Task description — Output the full listing again without altering anything.

+---+

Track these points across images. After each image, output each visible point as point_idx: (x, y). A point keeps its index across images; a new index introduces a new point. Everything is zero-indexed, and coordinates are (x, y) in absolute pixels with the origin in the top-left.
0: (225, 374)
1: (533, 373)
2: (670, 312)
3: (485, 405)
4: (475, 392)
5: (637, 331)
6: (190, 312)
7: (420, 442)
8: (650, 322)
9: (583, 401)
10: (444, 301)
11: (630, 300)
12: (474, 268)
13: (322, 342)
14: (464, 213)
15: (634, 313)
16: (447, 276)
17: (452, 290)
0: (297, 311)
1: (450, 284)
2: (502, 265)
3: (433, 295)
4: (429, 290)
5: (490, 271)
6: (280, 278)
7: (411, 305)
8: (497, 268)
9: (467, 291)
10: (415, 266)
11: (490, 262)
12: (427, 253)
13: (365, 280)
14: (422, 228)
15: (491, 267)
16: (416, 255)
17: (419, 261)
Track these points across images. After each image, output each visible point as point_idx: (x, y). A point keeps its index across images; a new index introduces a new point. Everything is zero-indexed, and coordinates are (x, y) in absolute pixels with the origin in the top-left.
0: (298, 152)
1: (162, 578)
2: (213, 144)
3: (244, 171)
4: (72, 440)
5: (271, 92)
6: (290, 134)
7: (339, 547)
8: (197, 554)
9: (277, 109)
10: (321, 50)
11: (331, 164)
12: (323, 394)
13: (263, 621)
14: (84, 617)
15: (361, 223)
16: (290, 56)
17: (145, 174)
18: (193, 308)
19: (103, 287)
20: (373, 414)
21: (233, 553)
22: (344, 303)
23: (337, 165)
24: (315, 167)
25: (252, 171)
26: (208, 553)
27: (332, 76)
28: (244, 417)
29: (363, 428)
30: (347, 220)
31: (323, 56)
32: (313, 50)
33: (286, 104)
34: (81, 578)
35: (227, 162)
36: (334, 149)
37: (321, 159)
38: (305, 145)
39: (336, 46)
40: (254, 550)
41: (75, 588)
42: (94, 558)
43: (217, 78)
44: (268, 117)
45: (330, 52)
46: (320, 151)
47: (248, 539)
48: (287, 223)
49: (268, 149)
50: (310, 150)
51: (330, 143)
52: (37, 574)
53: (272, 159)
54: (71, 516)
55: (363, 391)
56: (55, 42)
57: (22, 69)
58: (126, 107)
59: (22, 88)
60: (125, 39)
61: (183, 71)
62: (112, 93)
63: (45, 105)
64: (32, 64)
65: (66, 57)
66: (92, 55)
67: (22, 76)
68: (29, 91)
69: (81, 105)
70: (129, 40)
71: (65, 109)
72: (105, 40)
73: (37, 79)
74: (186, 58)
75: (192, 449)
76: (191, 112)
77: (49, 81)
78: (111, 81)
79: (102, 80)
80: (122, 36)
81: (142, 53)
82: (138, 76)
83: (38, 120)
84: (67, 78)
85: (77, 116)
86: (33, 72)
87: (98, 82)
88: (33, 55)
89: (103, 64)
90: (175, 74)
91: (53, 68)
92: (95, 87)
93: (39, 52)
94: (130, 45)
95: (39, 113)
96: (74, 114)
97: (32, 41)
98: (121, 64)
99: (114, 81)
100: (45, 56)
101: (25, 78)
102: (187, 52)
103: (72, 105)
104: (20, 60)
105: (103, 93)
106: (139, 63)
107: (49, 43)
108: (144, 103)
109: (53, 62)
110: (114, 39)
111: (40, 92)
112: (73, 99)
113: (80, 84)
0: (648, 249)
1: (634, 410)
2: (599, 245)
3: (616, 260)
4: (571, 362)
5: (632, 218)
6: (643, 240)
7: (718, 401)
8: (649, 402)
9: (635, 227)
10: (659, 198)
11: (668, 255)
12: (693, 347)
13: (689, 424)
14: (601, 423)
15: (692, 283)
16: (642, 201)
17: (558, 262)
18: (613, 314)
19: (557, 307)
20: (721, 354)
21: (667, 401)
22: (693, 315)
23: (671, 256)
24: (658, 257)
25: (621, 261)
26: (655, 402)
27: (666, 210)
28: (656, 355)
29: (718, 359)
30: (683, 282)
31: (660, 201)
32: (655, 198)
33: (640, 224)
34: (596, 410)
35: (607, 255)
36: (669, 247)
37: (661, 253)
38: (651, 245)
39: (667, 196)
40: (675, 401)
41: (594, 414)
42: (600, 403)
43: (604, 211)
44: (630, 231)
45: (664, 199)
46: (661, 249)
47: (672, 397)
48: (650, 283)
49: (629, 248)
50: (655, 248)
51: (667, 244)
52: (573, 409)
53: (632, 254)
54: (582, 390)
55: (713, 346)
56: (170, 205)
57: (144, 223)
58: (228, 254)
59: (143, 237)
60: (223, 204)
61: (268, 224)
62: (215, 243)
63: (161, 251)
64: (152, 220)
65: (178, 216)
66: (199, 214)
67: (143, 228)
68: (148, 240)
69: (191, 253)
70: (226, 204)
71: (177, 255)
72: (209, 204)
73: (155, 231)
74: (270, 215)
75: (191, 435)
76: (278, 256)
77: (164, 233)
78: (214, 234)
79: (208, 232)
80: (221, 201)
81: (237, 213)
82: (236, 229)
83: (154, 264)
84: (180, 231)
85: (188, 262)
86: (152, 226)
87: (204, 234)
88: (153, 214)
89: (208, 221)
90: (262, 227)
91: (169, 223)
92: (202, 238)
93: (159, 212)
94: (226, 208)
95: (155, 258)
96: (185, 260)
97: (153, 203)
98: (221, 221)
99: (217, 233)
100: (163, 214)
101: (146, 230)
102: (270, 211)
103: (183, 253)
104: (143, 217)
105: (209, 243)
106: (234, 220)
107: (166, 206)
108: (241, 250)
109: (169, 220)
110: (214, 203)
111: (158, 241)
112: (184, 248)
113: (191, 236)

+---+

Exercise result —
Track these points across images. After each image, output each visible point as point_idx: (x, y). A point keeps its index across images; a new index introduces a new point. Everything is zero-indexed, and coordinates are (x, y) in absolute pixels with the origin in the top-left.
0: (225, 374)
1: (533, 373)
2: (670, 312)
3: (485, 405)
4: (475, 392)
5: (637, 331)
6: (190, 312)
7: (420, 442)
8: (650, 322)
9: (583, 401)
10: (444, 301)
11: (630, 300)
12: (474, 268)
13: (322, 342)
14: (464, 213)
15: (634, 313)
16: (447, 276)
17: (452, 290)
0: (297, 311)
1: (450, 284)
2: (502, 265)
3: (433, 295)
4: (429, 290)
5: (490, 271)
6: (280, 278)
7: (411, 305)
8: (497, 268)
9: (467, 291)
10: (415, 266)
11: (490, 262)
12: (427, 253)
13: (365, 280)
14: (422, 228)
15: (491, 267)
16: (416, 255)
17: (419, 261)
Track these points across images. After each image, output each visible point as point_idx: (x, y). A point keeps its index across images; a new index introduces a new point. Everything is zero-indexed, and coordinates are (x, y) in absolute pixels with the origin in the top-left.
0: (298, 152)
1: (162, 578)
2: (213, 144)
3: (244, 171)
4: (72, 440)
5: (271, 92)
6: (290, 134)
7: (339, 547)
8: (197, 554)
9: (277, 109)
10: (321, 50)
11: (331, 164)
12: (323, 394)
13: (263, 621)
14: (84, 617)
15: (361, 223)
16: (290, 56)
17: (145, 174)
18: (193, 308)
19: (103, 287)
20: (373, 414)
21: (233, 553)
22: (344, 303)
23: (337, 165)
24: (315, 167)
25: (252, 171)
26: (208, 553)
27: (332, 76)
28: (244, 417)
29: (363, 428)
30: (347, 220)
31: (323, 56)
32: (313, 50)
33: (286, 104)
34: (81, 578)
35: (227, 162)
36: (334, 149)
37: (321, 159)
38: (305, 145)
39: (336, 46)
40: (254, 550)
41: (75, 588)
42: (94, 558)
43: (217, 78)
44: (268, 117)
45: (330, 52)
46: (320, 151)
47: (248, 539)
48: (287, 223)
49: (268, 149)
50: (310, 150)
51: (330, 143)
52: (37, 574)
53: (272, 159)
54: (71, 516)
55: (363, 391)
56: (55, 42)
57: (22, 69)
58: (126, 107)
59: (22, 88)
60: (125, 39)
61: (183, 71)
62: (112, 93)
63: (45, 105)
64: (32, 64)
65: (66, 57)
66: (92, 55)
67: (22, 76)
68: (29, 91)
69: (81, 105)
70: (129, 40)
71: (65, 109)
72: (105, 40)
73: (37, 79)
74: (186, 58)
75: (192, 449)
76: (191, 112)
77: (49, 81)
78: (111, 81)
79: (102, 80)
80: (122, 36)
81: (142, 53)
82: (138, 76)
83: (38, 120)
84: (67, 78)
85: (77, 116)
86: (33, 72)
87: (98, 82)
88: (33, 55)
89: (103, 64)
90: (175, 74)
91: (53, 68)
92: (95, 87)
93: (39, 52)
94: (130, 45)
95: (39, 113)
96: (74, 114)
97: (32, 41)
98: (121, 64)
99: (114, 81)
100: (45, 56)
101: (25, 78)
102: (187, 52)
103: (72, 105)
104: (20, 60)
105: (103, 93)
106: (139, 63)
107: (49, 43)
108: (144, 103)
109: (53, 62)
110: (114, 39)
111: (40, 92)
112: (73, 99)
113: (80, 84)
0: (648, 249)
1: (634, 410)
2: (599, 245)
3: (616, 260)
4: (571, 362)
5: (632, 218)
6: (643, 240)
7: (718, 401)
8: (649, 402)
9: (635, 227)
10: (659, 198)
11: (668, 255)
12: (693, 347)
13: (689, 424)
14: (601, 423)
15: (692, 283)
16: (642, 201)
17: (558, 262)
18: (613, 314)
19: (557, 307)
20: (721, 354)
21: (667, 401)
22: (693, 315)
23: (671, 256)
24: (658, 257)
25: (621, 261)
26: (655, 402)
27: (666, 210)
28: (656, 355)
29: (718, 359)
30: (683, 282)
31: (660, 201)
32: (655, 198)
33: (640, 224)
34: (596, 410)
35: (607, 255)
36: (669, 247)
37: (661, 253)
38: (651, 245)
39: (667, 196)
40: (675, 401)
41: (594, 414)
42: (600, 403)
43: (604, 211)
44: (630, 231)
45: (664, 199)
46: (661, 249)
47: (672, 397)
48: (650, 283)
49: (629, 248)
50: (655, 248)
51: (667, 244)
52: (573, 409)
53: (632, 254)
54: (582, 390)
55: (713, 346)
56: (170, 205)
57: (144, 223)
58: (228, 254)
59: (143, 237)
60: (223, 204)
61: (268, 224)
62: (215, 243)
63: (161, 251)
64: (152, 220)
65: (178, 216)
66: (199, 214)
67: (143, 228)
68: (148, 240)
69: (191, 253)
70: (226, 204)
71: (177, 255)
72: (209, 204)
73: (155, 231)
74: (270, 215)
75: (191, 435)
76: (278, 256)
77: (164, 233)
78: (214, 234)
79: (208, 232)
80: (221, 201)
81: (237, 213)
82: (236, 229)
83: (154, 264)
84: (180, 231)
85: (188, 262)
86: (152, 226)
87: (204, 234)
88: (153, 214)
89: (208, 221)
90: (262, 227)
91: (169, 223)
92: (202, 238)
93: (159, 212)
94: (226, 208)
95: (155, 258)
96: (185, 260)
97: (153, 203)
98: (221, 221)
99: (217, 233)
100: (163, 214)
101: (146, 230)
102: (270, 211)
103: (183, 253)
104: (143, 217)
105: (209, 243)
106: (234, 220)
107: (166, 206)
108: (241, 250)
109: (169, 220)
110: (214, 203)
111: (158, 241)
112: (184, 248)
113: (191, 236)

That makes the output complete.